What is it?

Welcome to the Nissan Leaf, take two.

Nissan bravely went out on a limb with the first generation Leaf, introduced in 2010, as the world’s first mass produced electric family car.

Now the stage is set for this second generation Leaf and, as expected, it’s a significant step up in terms of range, charging, design, tech, driving appeal: in fact, pretty much any way you care to choose.

2017-08-1_NissanLeafZE1_NissanGlobalHeadquarters_Wikimedia-Qurren

This new, sleeker Leaf is a car the business community would surely want to take a close look at thanks to that extended driving range, now up to 168 miles on the latest WLTP combined cycle, or up to 242 miles in city conditions.

Include faster charging capability (from zero to 80 per cent in some 40-60 mins, using a 50kW Quick Charger, for example) and the Leaf in its new iteration becomes far more of a real world car.

Likewise, with the Leaf’s power up almost 40 per cent to a new 110 kW (or 150 ps) and with 26 per cent extra torque (320 Nm) now on tap, the Leaf becomes one of the speedier C-segment models around with 0-62 mph occupying a brisk 7.9 secs.

REQUIREMENT 1: From the Nissan Leaf article, give back the passage starting at "Nissan bravely went" and ending at "real world car.", copied word for word.
REQUIREMENT 2: According to the Nissan Leaf article, how long does the new Leaf take to go from 0 to 62 mph?
REQUIREMENT 3: List the areas that the Nissan Leaf article names as ones where the second generation Leaf is a significant step up.

PROVIDED MATERIAL:
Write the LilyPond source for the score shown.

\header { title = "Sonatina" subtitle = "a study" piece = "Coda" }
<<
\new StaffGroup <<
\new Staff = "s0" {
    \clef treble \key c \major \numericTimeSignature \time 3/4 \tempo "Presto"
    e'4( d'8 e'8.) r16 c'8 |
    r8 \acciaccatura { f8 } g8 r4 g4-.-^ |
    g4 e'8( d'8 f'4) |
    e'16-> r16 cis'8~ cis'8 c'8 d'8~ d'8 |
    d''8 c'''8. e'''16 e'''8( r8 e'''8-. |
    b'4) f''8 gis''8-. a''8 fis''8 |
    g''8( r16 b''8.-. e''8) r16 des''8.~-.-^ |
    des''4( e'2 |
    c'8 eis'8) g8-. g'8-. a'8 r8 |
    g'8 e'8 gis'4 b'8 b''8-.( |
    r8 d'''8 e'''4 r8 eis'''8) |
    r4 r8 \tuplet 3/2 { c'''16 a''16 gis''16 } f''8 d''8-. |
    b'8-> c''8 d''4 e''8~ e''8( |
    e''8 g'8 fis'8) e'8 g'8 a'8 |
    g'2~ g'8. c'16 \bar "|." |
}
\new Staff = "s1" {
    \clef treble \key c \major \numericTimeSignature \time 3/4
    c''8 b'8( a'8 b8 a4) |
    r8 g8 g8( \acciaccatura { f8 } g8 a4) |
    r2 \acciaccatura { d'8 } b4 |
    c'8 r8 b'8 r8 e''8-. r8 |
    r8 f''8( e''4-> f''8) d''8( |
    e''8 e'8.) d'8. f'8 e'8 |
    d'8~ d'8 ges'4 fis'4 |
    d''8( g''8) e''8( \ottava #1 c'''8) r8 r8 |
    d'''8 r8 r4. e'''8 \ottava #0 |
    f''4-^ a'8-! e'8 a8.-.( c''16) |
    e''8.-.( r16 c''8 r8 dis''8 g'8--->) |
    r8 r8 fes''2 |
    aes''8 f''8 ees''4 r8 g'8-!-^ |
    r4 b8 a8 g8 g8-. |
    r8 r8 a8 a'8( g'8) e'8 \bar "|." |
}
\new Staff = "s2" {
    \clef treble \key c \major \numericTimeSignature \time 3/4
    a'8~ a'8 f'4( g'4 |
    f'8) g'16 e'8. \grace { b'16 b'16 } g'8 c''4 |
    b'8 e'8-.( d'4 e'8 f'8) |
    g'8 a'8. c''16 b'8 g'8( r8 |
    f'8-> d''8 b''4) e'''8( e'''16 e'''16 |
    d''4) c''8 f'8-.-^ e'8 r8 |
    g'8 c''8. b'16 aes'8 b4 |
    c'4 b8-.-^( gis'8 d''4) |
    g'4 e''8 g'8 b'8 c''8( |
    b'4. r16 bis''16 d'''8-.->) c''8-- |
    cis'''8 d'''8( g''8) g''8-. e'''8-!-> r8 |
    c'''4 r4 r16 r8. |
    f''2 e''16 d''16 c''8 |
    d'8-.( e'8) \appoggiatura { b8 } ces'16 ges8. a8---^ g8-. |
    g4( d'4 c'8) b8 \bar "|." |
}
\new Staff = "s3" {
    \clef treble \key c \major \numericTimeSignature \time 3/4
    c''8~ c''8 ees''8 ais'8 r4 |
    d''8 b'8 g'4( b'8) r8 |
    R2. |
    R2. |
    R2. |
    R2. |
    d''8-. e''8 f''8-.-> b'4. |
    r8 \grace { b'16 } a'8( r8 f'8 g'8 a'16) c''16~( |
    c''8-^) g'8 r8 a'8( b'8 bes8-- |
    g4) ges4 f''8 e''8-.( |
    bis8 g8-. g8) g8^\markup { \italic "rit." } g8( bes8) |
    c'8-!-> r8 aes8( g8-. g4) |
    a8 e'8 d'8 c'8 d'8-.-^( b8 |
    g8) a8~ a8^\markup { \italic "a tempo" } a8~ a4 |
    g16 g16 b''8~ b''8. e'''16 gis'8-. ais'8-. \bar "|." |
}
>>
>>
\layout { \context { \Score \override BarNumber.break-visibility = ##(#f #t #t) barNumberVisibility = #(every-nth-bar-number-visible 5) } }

FINAL ANSWER 1:
Nissan bravely went out on a limb with the first generation Leaf, introduced in 2010, as the world’s first mass produced electric family car.

Now the stage is set for this second generation Leaf and, as expected, it’s a significant step up in terms of range, charging, design, tech, driving appeal: in fact, pretty much any way you care to choose.

2017-08-1_NissanLeafZE1_NissanGlobalHeadquarters_Wikimedia-Qurren

This new, sleeker Leaf is a car the business community would surely want to take a close look at thanks to that extended driving range, now up to 168 miles on the latest WLTP combined cycle, or up to 242 miles in city conditions.

Include faster charging capability (from zero to 80 per cent in some 40-60 mins, using a 50kW Quick Charger, for example) and the Leaf in its new iteration becomes far more of a real world car.

FINAL ANSWER 2: 7.9 seconds

FINAL ANSWER 3: range, charging, design, tech, driving appeal